Incidentally, you missed out one important category from your grammar lesson - distances, numbers and money when seen as amounts rather than quantities -
less than ten miles (it could be eight and a half, for example) - the temperature was less than 10 degrees. - it cost less than $20 ($18.95, possibly), 'a few years less' (Byron), and countable nouns seen as amounts - 'they pay less taxes now' etc
In fact the rule is much more complex than at first sight - in maths, for example it always 'less' - 8 times 2 is less than 6 times 3. Numbers follow 'no less' more often than 'no fewer, eg: 'No less than 1,800 slaves' - (Times Literary Supplement), and some usage writers find this quite acceptable. 'One' is followed by 'less' - 'That's one less thing to worry about'. Wouldn't 'one fewer thing' sound rather strange there? And sometimes it's used just for variety - this is from the Illustrated London News - 'There are fewer industries and less job openings'.
In books, 'no less than N times' is much commoner than 'no fewer than N times'. And even more so before around 1800.

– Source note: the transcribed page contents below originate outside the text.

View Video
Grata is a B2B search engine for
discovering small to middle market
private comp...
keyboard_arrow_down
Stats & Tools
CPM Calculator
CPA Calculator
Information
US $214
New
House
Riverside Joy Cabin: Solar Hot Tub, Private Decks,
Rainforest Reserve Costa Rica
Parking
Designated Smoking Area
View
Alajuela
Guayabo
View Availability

http://books.google.com/ngrams/graph?content=no+less+than+*+times%2Cno+fewer+than+*+times&year_start=1600&year_end=2008&corpus=15&smoothing=3&share=&direct_url=t2%3B%2Cno%20less%20than%20*%20times%3B%2Cc0%3B%2Cs0%3B%3Bno%20less%20than%20three%20times%3B%2Cc0%3B%3Bno%20less%20than%20four%20times%3B%2Cc0%3B%3Bno%20less%20than%20five%20times%3B%2Cc0%3B%3Bno%20less%20than%20seven%20times%3B%2Cc0%3B%3Bno%20less%20than%20six%20times%3B%2Cc0%3B%3Bno%20less%20than%20eight%20times%3B%2Cc0%3B%3Bno%20less%20than%20ten%20times%3B%2Cc0%3B%3Bno%20less%20than%20nine%20times%3B%2Cc0%3B%3Bno%20less%20than%20twelve%20times%3B%2Cc0%3B%3Bno%20less%20than%20eleven%20times%3B%2Cc0%3B.t2%3B%2Cno%20fewer%20than%20*%20times%3B%2Cc0%3B%2Cs0%3B%3Bno%20fewer%20than%20four%20times%3B%2Cc0%3B%3Bno%20fewer%20than%20three%20times%3B%2Cc0%3B%3Bno%20fewer%20than%20five%20times%3B%2Cc0%3B%3Bno%20fewer%20than%20six%20times%3B%2Cc0%3B%3Bno%20fewer%20than%20seven%20times%3B%2Cc0%3B%3Bno%20fewer%20than%20eight%20times%3B%2Cc0%3B%3Bno%20fewer%20than%20ten%20times%3B%2Cc0%3B%3Bno%20fewer%20than%20nine%20times%3B%2Cc0%3B%3Bno%20fewer%20than%20eleven%20times%3B%2Cc0%3B%3Bno%20fewer%20than%20fourteen%20times%3B%2Cc0
All this, together with the fact that we also use 'less' in constructions like 'less well prepared than last time' makes even the occasions when strict grammarians would insist on the use of 'fewer' a lot less common than those when we would normally use 'less'. Which is also perhaps why 'fewer' can sometimes sound awkward to some people - we just don't use it that much.